Personal information
- Born: June 25, 2000 (age 26) Sacramento, California, U.S.
- Listed height: 6 ft 3 in (1.91 m)
- Listed weight: 314 lb (142 kg)

Career information
- High school: Foothill (Sacramento)
- College: American River (2018) Arizona State (2019–2022)
- NFL draft: 2023: undrafted

Career history
- Cincinnati Bengals (2023); St. Louis Battlehawks (2024–2025); Orlando Storm (2026)*;
- * Offseason or practice squad member only

= T. J. Pesefea =

American football player (born 2000)

Tautala "TJ" Pesefea Jr. (born June 25, 2000) is an American professional football defensive tackle. He played college football for American River and Arizona State. He began his professional career with the Cincinnati Bengals of the National Football League (NFL) as an undrafted free agent in 2023.

==Early life==
Pesefea was born in Sacramento, California. He attended Foothill High School where at and 270 lb, he was a two-sport athlete, playing basketball and football. In football, he played tight end and defensive end with the Foothill Mustangs. Pesefea graduated in 2018 and was rated a three-star collegiate recruiting prospect.

==College career==
Pesefea first enrolled at American River College where he played in nine games during the 2018 season alongside the American River Beavers. He finished his first season of college football with 17 tackles.

In 2019, Pesefea transferred to Arizona State University where he played his sophomore season as a defensive lineman with the Sun Devils. He played in 40 games, redshirting his junior and senior seasons, finishing with 76 total tackles. While at Arizona State, he majored in liberal studies.

==Professional career==
===Cincinnati Bengals===
Pesefea signed with the Cincinnati Bengals on May 12, 2023. He played three preseason games before an elbow injury moved him to the injured reserve list. He was later waived on September 12, 2023.

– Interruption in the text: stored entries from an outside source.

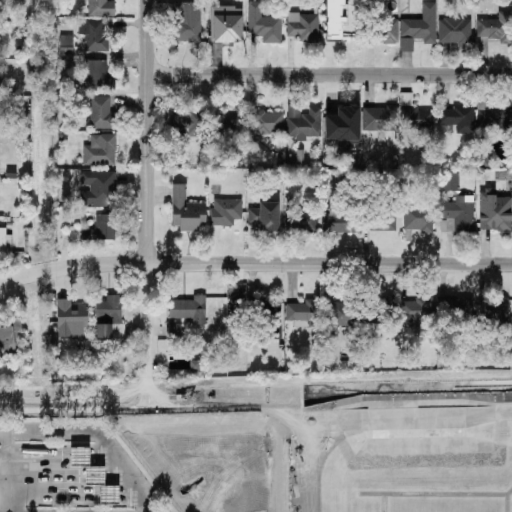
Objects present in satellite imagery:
building: (96, 8)
building: (101, 8)
building: (333, 19)
building: (187, 22)
building: (188, 22)
building: (226, 24)
building: (263, 24)
building: (338, 24)
building: (493, 26)
building: (304, 27)
building: (232, 28)
building: (418, 28)
building: (419, 28)
building: (496, 28)
building: (304, 29)
building: (270, 30)
building: (454, 30)
building: (384, 31)
building: (454, 31)
building: (386, 32)
building: (93, 35)
building: (94, 35)
building: (66, 45)
road: (331, 74)
building: (96, 76)
building: (98, 76)
building: (406, 99)
building: (99, 112)
building: (100, 112)
building: (413, 115)
building: (491, 115)
building: (379, 118)
building: (415, 118)
building: (491, 118)
building: (340, 119)
building: (379, 119)
building: (456, 119)
building: (458, 119)
building: (266, 122)
building: (303, 122)
building: (303, 122)
building: (186, 123)
building: (266, 123)
building: (189, 124)
building: (228, 124)
building: (342, 125)
building: (228, 127)
building: (100, 150)
building: (100, 151)
building: (450, 182)
building: (451, 182)
road: (149, 187)
building: (97, 188)
building: (98, 188)
building: (186, 211)
building: (186, 211)
building: (225, 212)
building: (225, 212)
building: (494, 212)
building: (495, 212)
building: (457, 214)
building: (458, 215)
building: (264, 216)
building: (265, 217)
building: (382, 219)
building: (418, 219)
building: (341, 220)
building: (383, 220)
building: (418, 220)
building: (301, 221)
building: (301, 222)
building: (340, 222)
building: (100, 228)
building: (103, 229)
building: (4, 240)
building: (5, 240)
road: (255, 263)
building: (455, 306)
building: (457, 306)
building: (187, 309)
building: (189, 310)
building: (224, 310)
building: (492, 310)
building: (492, 310)
building: (263, 311)
building: (303, 311)
building: (380, 311)
building: (305, 312)
building: (416, 312)
building: (414, 313)
building: (341, 314)
building: (344, 314)
building: (69, 317)
building: (109, 318)
building: (109, 318)
building: (71, 319)
building: (173, 330)
building: (173, 331)
building: (16, 332)
building: (7, 340)
building: (10, 340)
road: (9, 438)
road: (103, 442)
road: (17, 472)
building: (94, 476)
road: (8, 478)
parking lot: (1, 509)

===St. Louis Battlehawks===
On August 14, 2024, Pesefea signed with the St. Louis Battlehawks of the United Football League (UFL).

=== Orlando Storm ===
On January 14, 2026, Pesefea was selected by the Orlando Storm in the 2026 UFL Draft, reuniting with his head coach from the Battlehawks, Anthony Becht. He was released on March 12.

==Personal life==
Pesefea is third of four children born to Tautala Pesefea Sr. and Annie Chang. He has a brother named Nick Pesefea-Chang. At eight years of age, Pesefea was run over by a car. During his high school years, Pensefea's survival story gained him Most Inspirational Player of the Year.